On July 4, 2026, Tomi Adeyemi posted a video to TikTok that stopped the literary internet cold.
The author of Children of Blood and Bone — the Nigerian-American novelist whose debut sold over three million copies, who had been attached to the Paramount film adaptation as both screenwriter and executive producer — announced she was walking away. Not from the film entirely, because she no longer had control of that. But from any association with it. From promotion. From watching it. From being its public face.
"I'm just laying down my sword and officially separating my name," she said in the post, "because I can't keep being hurt and attacked behind the scenes."
The words were measured but the impact was significant. The film was roughly six months from its January 2027 release date. Filming had already wrapped in Lagos. The ensemble cast — Thuso Mbedu, Amandla Stenberg, Damson Idris, Viola Davis, Idris Elba, Cynthia Erivo, Chiwetel Ejiofor — was in place. There was no reversing course for Paramount at this stage. The author was simply no longer going to be part of the story they told around the film.
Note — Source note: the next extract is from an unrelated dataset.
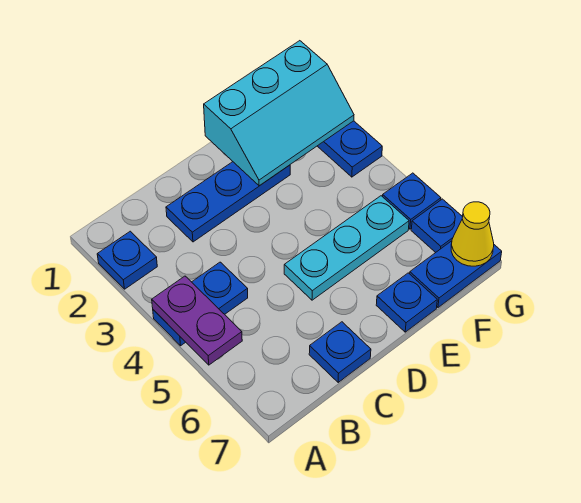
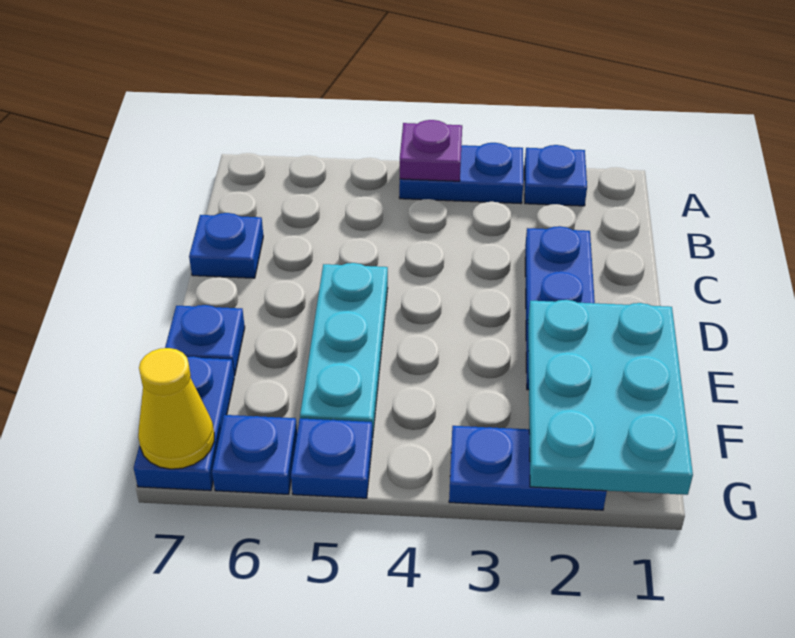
blue plate A4:B4 level 1 -> blue plate A3:A4 level 1
purple plate A4:A5 level 2 -> purple plate A4 level 2
cyan slope E1:G2 level 2 top 1 -> cyan plate E1:G2 level 2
What We Know and What We Don't
Adeyemi's statement was deliberately vague about specifics. She referred to being hurt and attacked "behind the scenes" — language that points to creative or interpersonal conflict within the production process, but that does not identify individuals or name incidents. She has not, as of the time of publication, elaborated further.
What is known is the sequence of events. Adeyemi's novel entered development at Paramount after rights originally sold to Fox 2000 Pictures in 2017. The project sat in various stages of development for years. Gina Prince-Bythewood was hired to direct in December 2023. Adeyemi was listed as screenwriter and executive producer — a level of creative involvement that is uncommon for debut novelists and suggests the studio initially wanted her deeply embedded in the project.
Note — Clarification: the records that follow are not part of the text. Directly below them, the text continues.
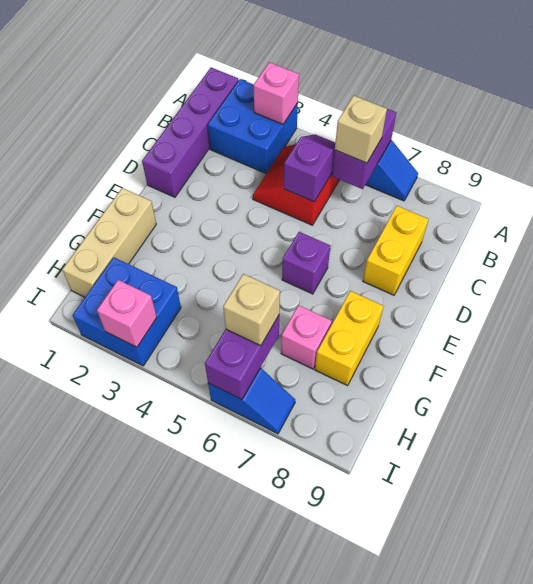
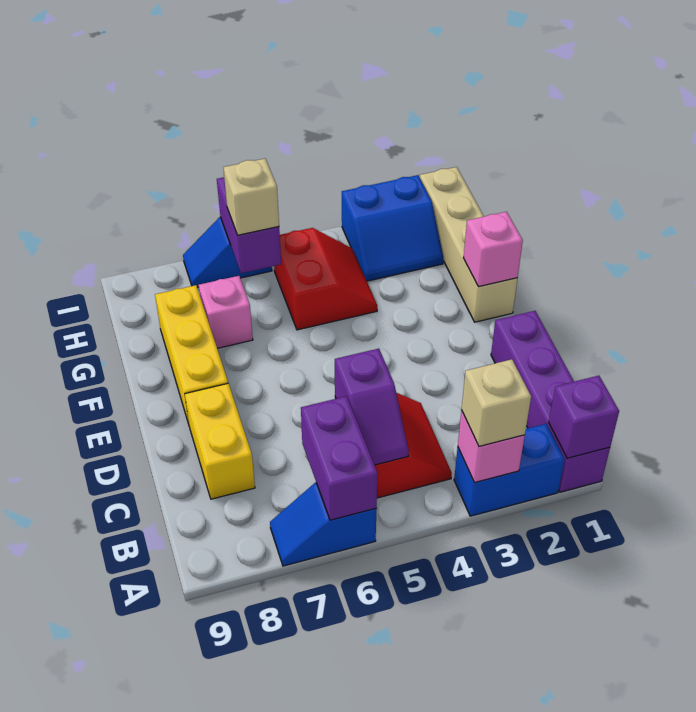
blue brick A2:B3 level 1 -> blue brick A2:A3 level 1
tan brick B6 level 3 -> tan brick A3 level 3
purple brick E6 level 1 -> purple brick A1 level 2
tan brick F1:H1 level 1 -> tan brick F1:I1 level 1
yellow brick F8:G8 level 1 -> yellow brick E8:G8 level 1
none -> red slope G4:H5 level 1 top 5
blue brick H2:I3 level 1 -> blue slope H2:I3 level 1 top I
pink brick I3 level 2 -> pink brick F1 level 2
At some point between December 2023 and July 2026, that relationship broke down.
The Pattern This Fits
Author conflicts with film adaptations are not new in Hollywood. The particulars vary — sometimes the issue is creative control over the script, sometimes it is casting decisions, sometimes it is the marketing direction or changes made during production that the author finds unacceptable. Adeyemi's situation has elements that resonate across several of these categories.
Casting controversy preceded her statement. When Amandla Stenberg was announced as Princess Amari, significant backlash arose from fans and readers who noted that Amari is explicitly dark-skinned in the novel, and argued that casting lighter-skinned actors in dark-skinned roles represents a failure of representation. Adeyemi's own views on the casting decisions were not publicly shared in detail before her July statement, but the controversy was part of the backdrop.
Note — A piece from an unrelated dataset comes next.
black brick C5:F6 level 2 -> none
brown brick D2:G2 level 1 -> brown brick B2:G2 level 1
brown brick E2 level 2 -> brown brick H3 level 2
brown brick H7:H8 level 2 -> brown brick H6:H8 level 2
Whether the behind-the-scenes tensions Adeyemi references relate to casting, script direction, something else entirely, or a combination of factors, remains unconfirmed. Speculation is precisely that.
The Studio's Silence
As of publication, Paramount Pictures had not issued a public response to Adeyemi's statement. Director Gina Prince-Bythewood and the cast members had not publicly commented.
That silence, in the current media environment, communicates its own message — though it would be unfair to interpret silence as confirmation of any particular version of events.
Studios typically avoid escalating public conflicts with authors in the lead-up to a major release.
The calculus is simple: drawing more attention to a dispute reduces ticket sales. Whether Paramount addresses the situation directly before the January 2027 release remains to be seen.
What It Means for the Film
The more interesting question is what Adeyemi's statement does to the film's reception.
Her readers are deeply loyal. Three million copies across a trilogy is not just a sales figure — it represents a community.
Those readers will watch the film with a different kind of attention now, aware that the author they admire has publicly stated she wanted no part of it.
That does not mean the film will fail. Prince-Bythewood is a skilled director with a demonstrated ability to handle material rooted in African history and culture.
The cast is exceptional. The production shot in Lagos rather than on soundstages, signalling an intent toward authenticity. The film may be excellent on its own terms.
But the distance between the author and her adaptation will be part of its cultural context in a way that is now permanent. That is something audiences will bring with them into the cinema.
Whether Adeyemi ever revisits that position — whether she watches the finished film, whether she changes her mind — is her choice alone. She earned the right to draw that line.
— FAQ —
Did Tomi Adeyemi write the Children of Blood and Bone screenplay?
She was originally attached to write the screenplay, but following her July 2026 public statement, her involvement in the film's promotion and development was severed. Whether her screenplay contributions remain in the final film has not been publicly confirmed.
When did Tomi Adeyemi post about the movie?
July 4, 2026, via TikTok.
Has Paramount responded to Tomi Adeyemi's statement?
As of publication, Paramount Pictures had not issued a public response.